▸ **THE PROBLEM**
Entries follow. Return each line that contains the word "rule".

_ _ _ _

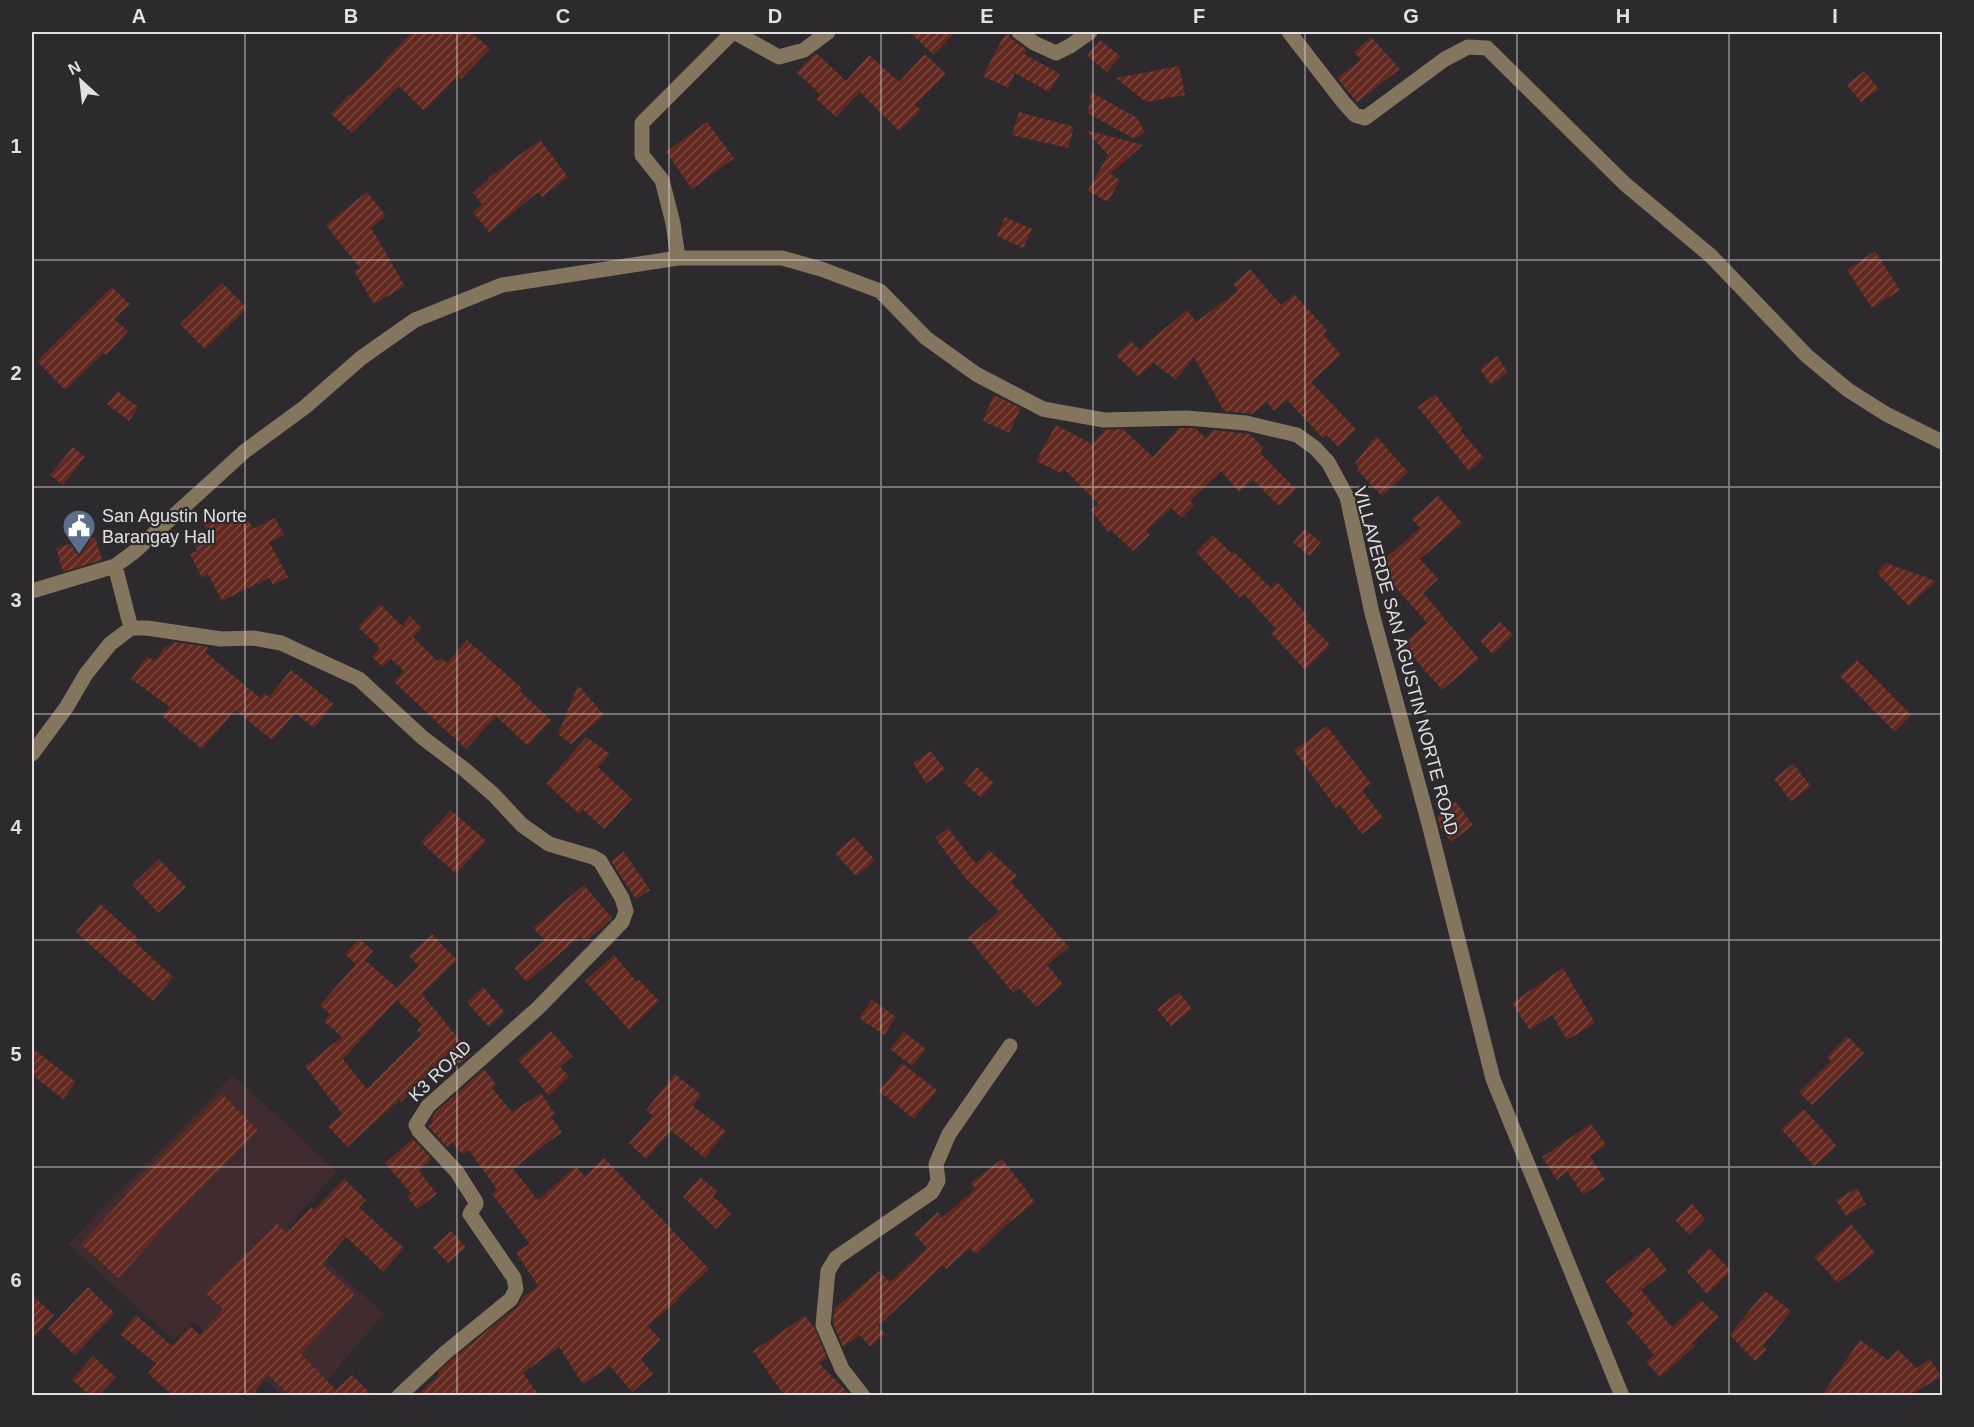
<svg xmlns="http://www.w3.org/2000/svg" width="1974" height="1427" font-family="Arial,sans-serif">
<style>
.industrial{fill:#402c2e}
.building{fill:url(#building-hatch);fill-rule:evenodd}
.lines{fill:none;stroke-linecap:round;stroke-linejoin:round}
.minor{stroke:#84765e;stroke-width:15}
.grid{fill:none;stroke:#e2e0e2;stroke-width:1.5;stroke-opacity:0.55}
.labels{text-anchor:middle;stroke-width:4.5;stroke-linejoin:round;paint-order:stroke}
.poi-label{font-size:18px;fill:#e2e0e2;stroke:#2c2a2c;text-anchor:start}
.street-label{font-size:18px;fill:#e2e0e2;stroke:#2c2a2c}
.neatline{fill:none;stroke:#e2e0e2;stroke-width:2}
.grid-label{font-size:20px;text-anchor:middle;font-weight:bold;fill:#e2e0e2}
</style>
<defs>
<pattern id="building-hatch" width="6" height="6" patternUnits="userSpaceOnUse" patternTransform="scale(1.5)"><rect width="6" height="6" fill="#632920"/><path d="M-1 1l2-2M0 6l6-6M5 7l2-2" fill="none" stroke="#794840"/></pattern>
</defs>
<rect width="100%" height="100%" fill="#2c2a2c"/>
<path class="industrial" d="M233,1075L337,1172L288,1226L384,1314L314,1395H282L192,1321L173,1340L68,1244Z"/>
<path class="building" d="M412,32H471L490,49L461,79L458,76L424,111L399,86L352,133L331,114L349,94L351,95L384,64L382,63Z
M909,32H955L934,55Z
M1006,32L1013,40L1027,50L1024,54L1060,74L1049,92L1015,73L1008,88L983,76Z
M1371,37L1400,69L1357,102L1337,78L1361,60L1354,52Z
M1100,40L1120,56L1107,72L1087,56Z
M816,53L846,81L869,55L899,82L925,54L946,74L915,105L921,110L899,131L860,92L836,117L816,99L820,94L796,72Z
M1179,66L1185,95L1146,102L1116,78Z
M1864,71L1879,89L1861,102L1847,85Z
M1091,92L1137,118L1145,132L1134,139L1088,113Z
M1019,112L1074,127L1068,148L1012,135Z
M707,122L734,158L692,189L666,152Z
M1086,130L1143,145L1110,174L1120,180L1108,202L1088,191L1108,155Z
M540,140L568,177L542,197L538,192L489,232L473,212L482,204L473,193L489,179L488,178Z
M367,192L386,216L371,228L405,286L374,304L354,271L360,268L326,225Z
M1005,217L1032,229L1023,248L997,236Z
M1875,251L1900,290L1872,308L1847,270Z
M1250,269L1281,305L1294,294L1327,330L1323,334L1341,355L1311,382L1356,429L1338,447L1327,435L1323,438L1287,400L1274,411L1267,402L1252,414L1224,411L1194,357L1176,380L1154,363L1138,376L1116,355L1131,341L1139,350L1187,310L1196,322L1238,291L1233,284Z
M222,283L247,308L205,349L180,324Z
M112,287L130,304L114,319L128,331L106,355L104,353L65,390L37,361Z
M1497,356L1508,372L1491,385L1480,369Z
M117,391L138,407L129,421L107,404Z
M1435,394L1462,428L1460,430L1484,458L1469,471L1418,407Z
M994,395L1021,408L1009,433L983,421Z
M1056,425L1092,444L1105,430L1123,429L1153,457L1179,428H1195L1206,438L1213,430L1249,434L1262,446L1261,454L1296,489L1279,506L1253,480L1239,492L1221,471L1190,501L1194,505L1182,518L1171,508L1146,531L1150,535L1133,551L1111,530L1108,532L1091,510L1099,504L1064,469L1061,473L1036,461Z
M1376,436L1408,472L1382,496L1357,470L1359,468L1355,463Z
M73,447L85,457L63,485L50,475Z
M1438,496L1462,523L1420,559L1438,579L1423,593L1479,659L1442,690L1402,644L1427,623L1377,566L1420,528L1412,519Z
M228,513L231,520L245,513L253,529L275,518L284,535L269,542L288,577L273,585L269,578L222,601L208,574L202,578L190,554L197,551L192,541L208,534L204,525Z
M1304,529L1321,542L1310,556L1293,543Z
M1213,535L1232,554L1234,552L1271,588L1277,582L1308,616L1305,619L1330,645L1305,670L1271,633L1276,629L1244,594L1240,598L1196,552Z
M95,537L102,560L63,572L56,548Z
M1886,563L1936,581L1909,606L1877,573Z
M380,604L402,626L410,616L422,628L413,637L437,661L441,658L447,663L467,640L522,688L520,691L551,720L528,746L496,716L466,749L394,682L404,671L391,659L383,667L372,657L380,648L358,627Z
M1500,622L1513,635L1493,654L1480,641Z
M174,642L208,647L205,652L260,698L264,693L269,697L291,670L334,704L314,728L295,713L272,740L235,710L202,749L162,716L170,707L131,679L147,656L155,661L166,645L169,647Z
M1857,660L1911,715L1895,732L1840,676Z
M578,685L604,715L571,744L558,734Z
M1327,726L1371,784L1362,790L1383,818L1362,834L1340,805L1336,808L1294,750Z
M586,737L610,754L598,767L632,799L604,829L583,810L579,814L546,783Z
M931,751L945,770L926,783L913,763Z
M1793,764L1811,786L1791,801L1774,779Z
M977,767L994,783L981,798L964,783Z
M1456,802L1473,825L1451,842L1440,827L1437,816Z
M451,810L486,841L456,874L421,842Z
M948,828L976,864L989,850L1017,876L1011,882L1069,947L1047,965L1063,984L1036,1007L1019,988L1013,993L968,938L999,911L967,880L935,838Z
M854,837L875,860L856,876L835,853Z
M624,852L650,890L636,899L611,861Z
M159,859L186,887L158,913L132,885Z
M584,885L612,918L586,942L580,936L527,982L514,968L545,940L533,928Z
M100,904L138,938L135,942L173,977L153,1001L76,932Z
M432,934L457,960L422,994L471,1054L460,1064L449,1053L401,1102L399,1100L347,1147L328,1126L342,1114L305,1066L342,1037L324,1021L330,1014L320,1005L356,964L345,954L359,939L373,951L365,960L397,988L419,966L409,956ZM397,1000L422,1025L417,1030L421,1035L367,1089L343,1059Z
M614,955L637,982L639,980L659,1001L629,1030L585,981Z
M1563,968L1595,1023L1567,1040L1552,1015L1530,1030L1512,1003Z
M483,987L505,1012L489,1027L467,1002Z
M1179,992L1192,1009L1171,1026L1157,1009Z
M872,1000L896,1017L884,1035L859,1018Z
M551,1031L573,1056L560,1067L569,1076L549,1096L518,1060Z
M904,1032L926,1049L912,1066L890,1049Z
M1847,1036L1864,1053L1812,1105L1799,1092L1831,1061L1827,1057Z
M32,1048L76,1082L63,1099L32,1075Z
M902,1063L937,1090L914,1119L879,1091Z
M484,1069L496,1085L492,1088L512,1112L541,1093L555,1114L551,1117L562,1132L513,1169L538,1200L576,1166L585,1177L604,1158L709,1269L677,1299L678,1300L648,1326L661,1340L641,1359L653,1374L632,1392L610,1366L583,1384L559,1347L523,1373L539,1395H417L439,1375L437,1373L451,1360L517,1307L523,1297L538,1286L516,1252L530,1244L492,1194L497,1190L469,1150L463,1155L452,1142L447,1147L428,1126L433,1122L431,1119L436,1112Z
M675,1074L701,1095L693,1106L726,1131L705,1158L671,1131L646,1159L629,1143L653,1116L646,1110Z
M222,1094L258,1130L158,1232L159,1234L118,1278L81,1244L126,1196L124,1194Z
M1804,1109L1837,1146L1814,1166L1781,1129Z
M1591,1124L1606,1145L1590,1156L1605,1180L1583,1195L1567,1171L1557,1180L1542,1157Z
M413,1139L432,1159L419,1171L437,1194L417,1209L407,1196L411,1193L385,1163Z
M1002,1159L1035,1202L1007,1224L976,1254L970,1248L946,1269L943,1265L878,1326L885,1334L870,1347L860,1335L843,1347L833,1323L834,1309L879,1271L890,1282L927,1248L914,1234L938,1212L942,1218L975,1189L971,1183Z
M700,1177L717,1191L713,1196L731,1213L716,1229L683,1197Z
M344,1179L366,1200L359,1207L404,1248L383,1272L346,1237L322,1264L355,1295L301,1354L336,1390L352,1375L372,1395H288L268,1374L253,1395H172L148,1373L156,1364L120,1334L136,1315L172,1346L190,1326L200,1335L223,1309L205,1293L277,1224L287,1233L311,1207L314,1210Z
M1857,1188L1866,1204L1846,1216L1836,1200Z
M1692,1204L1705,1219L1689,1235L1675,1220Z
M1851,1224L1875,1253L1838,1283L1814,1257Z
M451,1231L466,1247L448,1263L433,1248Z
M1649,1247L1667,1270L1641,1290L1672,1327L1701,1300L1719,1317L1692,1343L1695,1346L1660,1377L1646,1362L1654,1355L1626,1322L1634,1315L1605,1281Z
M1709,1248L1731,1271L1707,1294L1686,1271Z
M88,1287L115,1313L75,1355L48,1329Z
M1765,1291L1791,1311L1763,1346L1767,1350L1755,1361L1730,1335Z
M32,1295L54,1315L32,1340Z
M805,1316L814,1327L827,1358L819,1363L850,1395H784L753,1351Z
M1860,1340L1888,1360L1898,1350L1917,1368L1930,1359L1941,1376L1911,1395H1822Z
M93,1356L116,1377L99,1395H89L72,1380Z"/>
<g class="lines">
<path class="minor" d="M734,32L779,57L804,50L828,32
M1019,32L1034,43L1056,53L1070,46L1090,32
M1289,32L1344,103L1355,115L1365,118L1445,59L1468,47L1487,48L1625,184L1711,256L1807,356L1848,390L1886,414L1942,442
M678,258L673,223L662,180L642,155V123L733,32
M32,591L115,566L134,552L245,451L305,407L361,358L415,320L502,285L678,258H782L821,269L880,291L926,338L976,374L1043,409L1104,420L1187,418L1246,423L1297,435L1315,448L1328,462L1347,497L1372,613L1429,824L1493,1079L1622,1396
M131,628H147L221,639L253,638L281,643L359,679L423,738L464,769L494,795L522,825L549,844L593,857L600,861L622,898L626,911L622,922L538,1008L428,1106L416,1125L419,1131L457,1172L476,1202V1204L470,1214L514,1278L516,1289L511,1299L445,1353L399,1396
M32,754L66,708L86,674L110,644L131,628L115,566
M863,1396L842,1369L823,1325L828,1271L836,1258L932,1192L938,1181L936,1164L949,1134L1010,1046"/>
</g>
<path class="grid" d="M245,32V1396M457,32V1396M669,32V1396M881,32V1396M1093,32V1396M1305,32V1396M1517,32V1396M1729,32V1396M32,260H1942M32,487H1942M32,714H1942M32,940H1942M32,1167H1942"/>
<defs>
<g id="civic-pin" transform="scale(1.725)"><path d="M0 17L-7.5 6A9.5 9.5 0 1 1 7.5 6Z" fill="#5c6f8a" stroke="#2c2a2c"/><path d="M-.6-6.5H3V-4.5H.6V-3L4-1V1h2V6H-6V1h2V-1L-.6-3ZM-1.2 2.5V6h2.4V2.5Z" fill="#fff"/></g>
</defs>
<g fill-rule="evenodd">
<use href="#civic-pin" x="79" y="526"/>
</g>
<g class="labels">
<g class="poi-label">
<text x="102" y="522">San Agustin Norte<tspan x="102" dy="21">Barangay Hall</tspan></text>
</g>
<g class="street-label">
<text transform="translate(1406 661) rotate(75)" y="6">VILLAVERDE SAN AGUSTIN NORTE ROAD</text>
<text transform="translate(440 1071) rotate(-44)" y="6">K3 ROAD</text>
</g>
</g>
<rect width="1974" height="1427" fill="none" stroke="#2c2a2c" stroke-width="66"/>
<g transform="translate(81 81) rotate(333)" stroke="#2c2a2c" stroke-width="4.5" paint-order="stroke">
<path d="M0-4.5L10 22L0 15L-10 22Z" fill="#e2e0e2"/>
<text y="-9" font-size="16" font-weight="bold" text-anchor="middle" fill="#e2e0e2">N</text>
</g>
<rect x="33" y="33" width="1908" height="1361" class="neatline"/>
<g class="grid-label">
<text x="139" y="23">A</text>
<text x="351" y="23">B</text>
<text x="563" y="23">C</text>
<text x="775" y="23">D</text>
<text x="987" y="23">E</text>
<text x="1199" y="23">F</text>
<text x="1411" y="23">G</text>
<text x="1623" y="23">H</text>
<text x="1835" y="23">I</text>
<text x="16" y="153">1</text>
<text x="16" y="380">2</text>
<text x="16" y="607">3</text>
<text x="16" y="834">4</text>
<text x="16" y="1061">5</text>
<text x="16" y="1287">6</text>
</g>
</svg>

_ _ _ _

▸ **THE COMPLETED TASK**
.building{fill:url(#building-hatch);fill-rule:evenodd}
<g fill-rule="evenodd">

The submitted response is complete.